Project Rulison Test Site, Garfield County
On September 10, 1969, the Atomic Energy Commission conducted a 43-kiloton underground atomic bomb test in western Garfield County to see if atomic blasts could be used to increase production of natural gas by ripping apart the subterranean sandstone formations in which gas was trapped. It worked, except the gas was too radioactive to use.
Ever wonder why the term “rocket scientist” instead of “nuclear scientist” is used to describe somebody who is highly intelligent? Perhaps the saga of Project Rulison offers some clues to that mystery.
In the mid-1960s, “Operation Plowshare” was launched to find peaceful uses of atomic weapons. Amazing as it now seems, there were serious proposals to use atomic weapons to excavate large amounts of land for mammoth civilian construction projects such as artificial harbors, irrigation of the Sahara Desert, and a larger replacement for the Panama Canal that would cut across Nicaragua. Only slightly less preposterous was the notion to use underground atomic blasts to free reserves of oil and gas trapped in rock formations.
Garfield County Colorado Map Photo Gallery
The test site was approximately 14 miles south of Rifle, Colorado, in Garfield County. There are abundant natural gas reserves trapped in the underground sandstone and shale formations of the county, but most reserves are so tightly “locked” in the formations that commercial exploitation of the reserves is not economically feasible. The theory behind Project Rulison was that an underground atomic explosion could shatter the formations, releasing huge quantities of natural gas that could be recovered at little cost. The test was essentially underwritten by the Austral Oil Company of Houston, TX, which paid the Atomic Energy Commission $6,500,000 to conduct it.
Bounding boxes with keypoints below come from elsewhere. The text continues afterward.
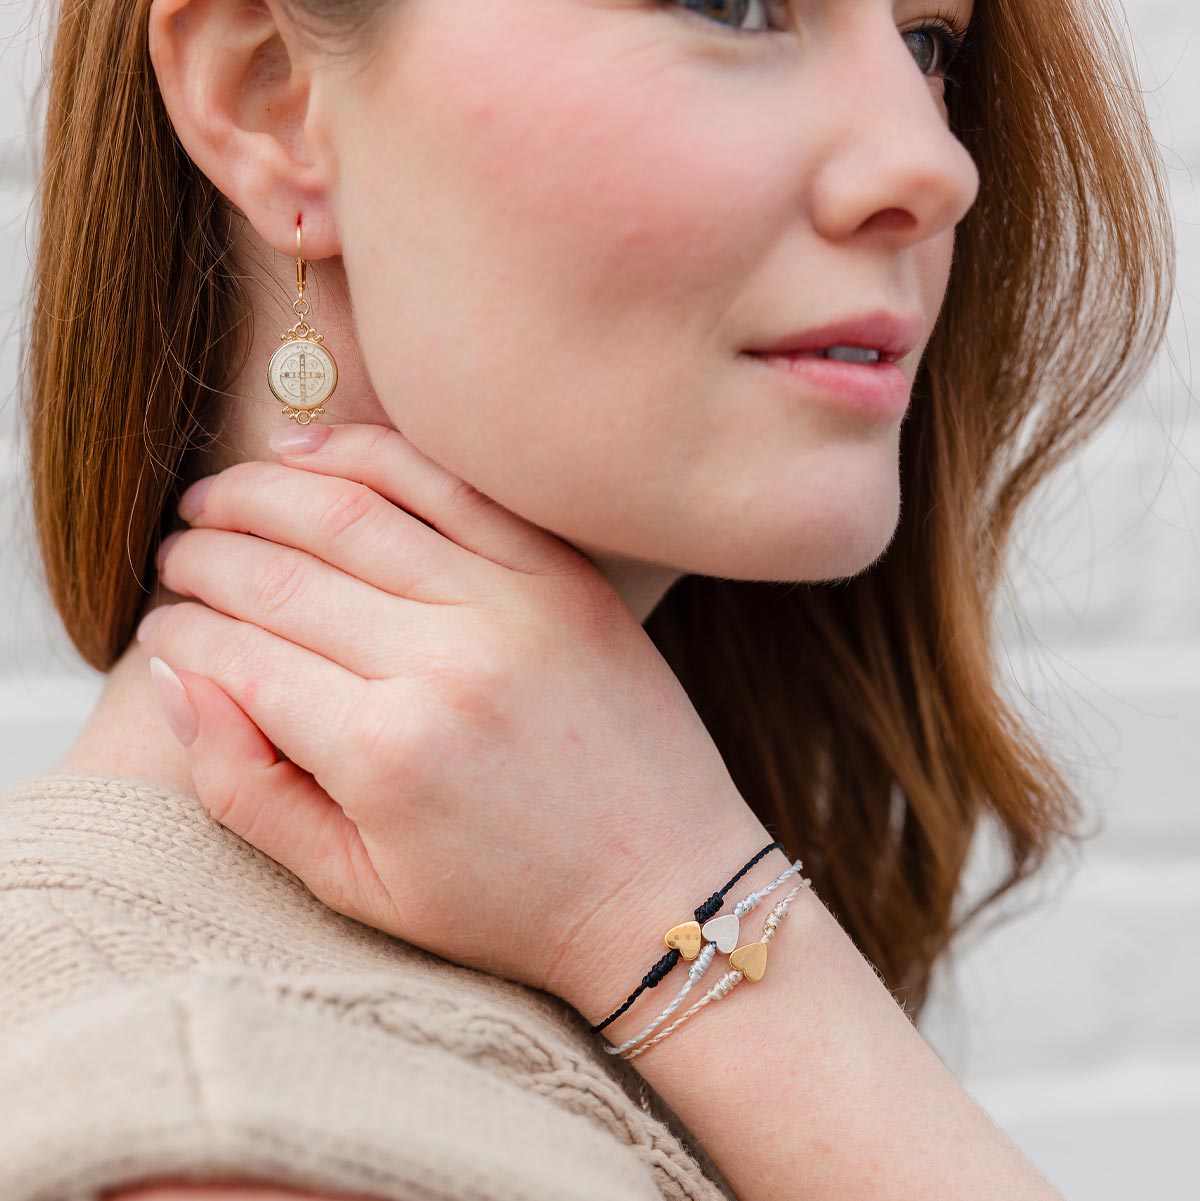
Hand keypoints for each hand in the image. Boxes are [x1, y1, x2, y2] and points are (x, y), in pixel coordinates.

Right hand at [138, 422, 770, 1018]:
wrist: (663, 887)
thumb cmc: (508, 904)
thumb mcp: (357, 885)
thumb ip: (247, 789)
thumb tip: (172, 679)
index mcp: (386, 752)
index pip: (238, 658)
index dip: (179, 638)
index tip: (159, 633)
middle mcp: (446, 661)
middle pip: (282, 574)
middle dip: (204, 559)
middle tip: (175, 558)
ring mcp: (513, 605)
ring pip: (353, 510)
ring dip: (264, 492)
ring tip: (216, 498)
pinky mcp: (562, 576)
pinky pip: (451, 485)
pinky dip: (370, 455)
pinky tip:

Project Rulison was one of the first atomic tests to attract widespread opposition. Even though the bomb was located over 8,400 feet underground, there were major concerns over radiation leakage and the projected thousand-plus underground explosions in Colorado alone that could follow a successful test. One of the leaders of opposition to the test was Dick Lamm, a future governor of Colorado. Several lawsuits were filed to stop the test and succeeded in delaying it for several months. When the test was finally conducted on September 10, 1969, the nearby town of Rifle was subjected to a shock equivalent to a 5.5 earthquake.
The test was both a success and a failure. It did produce an artificial cavern measuring 350 feet high and 75 feet across and resulted in the release of large quantities of natural gas from the sandstone and shale formations. However, the gas contained so much radioactive material that the necessary decontamination and safety precautions against accidental release of radiation made the extraction of the gas prohibitively expensive. It was instead burned away at the test site.
What’s There: Not much. At the time this book was written, the big attractions are a few warning signs, a fenced-off pond, and a couple of sealed “pits” that mark the locations of the tunnels drilled down to the location of the test.
Getting a Look Inside: Despite the abundant federal land in the area, the test was actually conducted on private land leased from the Hayward family, who had a potato farm on the site in 1969. As a result, you might find access to this site blocked at any time; be sure to respect any “no trespassing” signs or closed roads you might encounter.
Unusual Fact: The Project Rulison site is still administered by the Nevada Test Site and Bechtel Nevada (see NEVADA). They offer for sale a ten-minute VHS tape showing (quoting from their sales literature) “the explosion, underground rock fracturing, gas release, and underground well operations in schematic operation.”
Getting There: The site is located approximately three miles south of the town of Parachute and may be reached from an exit off Interstate 70.